> _TASK TO COMPLETE_: Copy every line of the listing below word for word, leaving out the pictures.

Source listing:
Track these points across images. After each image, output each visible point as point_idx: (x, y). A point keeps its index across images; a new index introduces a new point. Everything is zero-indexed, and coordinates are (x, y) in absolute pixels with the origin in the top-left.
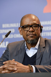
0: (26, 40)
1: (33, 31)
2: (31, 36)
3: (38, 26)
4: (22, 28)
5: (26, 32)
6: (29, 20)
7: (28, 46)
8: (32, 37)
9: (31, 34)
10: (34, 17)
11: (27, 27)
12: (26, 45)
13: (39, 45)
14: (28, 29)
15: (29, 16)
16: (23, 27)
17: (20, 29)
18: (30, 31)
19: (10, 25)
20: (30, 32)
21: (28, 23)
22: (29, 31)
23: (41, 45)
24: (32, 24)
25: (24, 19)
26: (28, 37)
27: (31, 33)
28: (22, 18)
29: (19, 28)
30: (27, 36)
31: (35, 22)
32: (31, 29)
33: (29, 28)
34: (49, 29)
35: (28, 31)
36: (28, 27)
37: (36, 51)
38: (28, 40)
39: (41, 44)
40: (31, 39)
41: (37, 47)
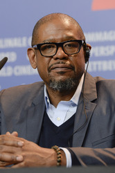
0: (48, 81)
1: (65, 58)
2: (59, 70)
3: (79, 44)
4: (35, 49)
5: (47, 59)
6: (55, 29)
7: (52, 97)
8: (62, 73)
9: (60, 65)
10: (67, 22)
11: (49, 47)
12: (46, 95)
13: (82, 94)
14: (51, 52)
15: (54, 18)
16: (40, 47)
17: (32, 54)
18: (57, 59)
19: (3, 43)
20: (58, 61)
21: (51, 38)
22: (55, 56)
23: (87, 94)
24: (62, 39)
25: (42, 27)
26: (52, 73)
27: (59, 63)
28: (37, 24)
29: (30, 50)
30: (50, 69)
31: (70, 34)
32: (60, 53)
33: (55, 49)
34: (106, 52)
35: (52, 57)
36: (53, 47)
37: (73, 110)
38: (51, 81)
39: (87, 92)
40: (60, 78)
41: (75, 99)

> _RESPONSE_:
Track these points across images. After each image, output each visible point as point_idx: (x, y). A point keeps its index across images; a new index introduces a new point. Everything is zero-indexed, and coordinates are (x, y) in absolute pixels with the origin in the top-left.
0: (26, 40)
1: (33, 31)
2: (31, 36)
3: (38, 26)
4: (22, 28)
5: (26, 32)
6: (29, 20)
7: (28, 46)
8: (32, 37)
9: (31, 34)
10: (34, 17)
11: (27, 27)
12: (26, 45)
13: (39, 45)
14: (28, 29)
15: (29, 16)
16: (23, 27)
17: (20, 29)
18: (30, 31)
19: (10, 25)
20: (30, 32)
21: (28, 23)
22: (29, 31)
23: (41, 45)
24: (32, 24)
25: (24, 19)
26: (28, 37)
27: (31, 33)
28: (22, 18)
29: (19, 28)
30: (27, 36)
31: (35, 22)
32: (31, 29)
33: (29, 28)
34: (49, 29)
35: (28, 31)
36: (28, 27)
37: (36, 51)
38: (28, 40)
39: (41, 44)
40: (31, 39)
41: (37, 47)
0: (48, 81)
1: (65, 58)
2: (59, 70)
3: (79, 44)
4: (35, 49)
5: (47, 59)
6: (55, 29)
7: (52, 97)
8: (62, 73)
9: (60, 65)
10: (67, 22)
11: (49, 47)
12: (46, 95)
13: (82, 94)
14: (51, 52)
15: (54, 18)
16: (40, 47)
17: (32, 54)
18: (57, 59)
19: (3, 43)
20: (58, 61)
21: (51, 38)
22: (55, 56)
23: (87, 94)
24: (62, 39)
25: (42, 27)
26: (52, 73)
27: (59, 63)
28: (37, 24)
29: (30, 50)
30: (50, 69)
31: (70, 34)
32: (60, 53)
33: (55, 49)
34: (106, 52)
35: (52, 57)
36: (53, 47)
37: (73, 110)
38: (51, 81)
39: (87, 92)
40: (60, 78)
41: (75, 99)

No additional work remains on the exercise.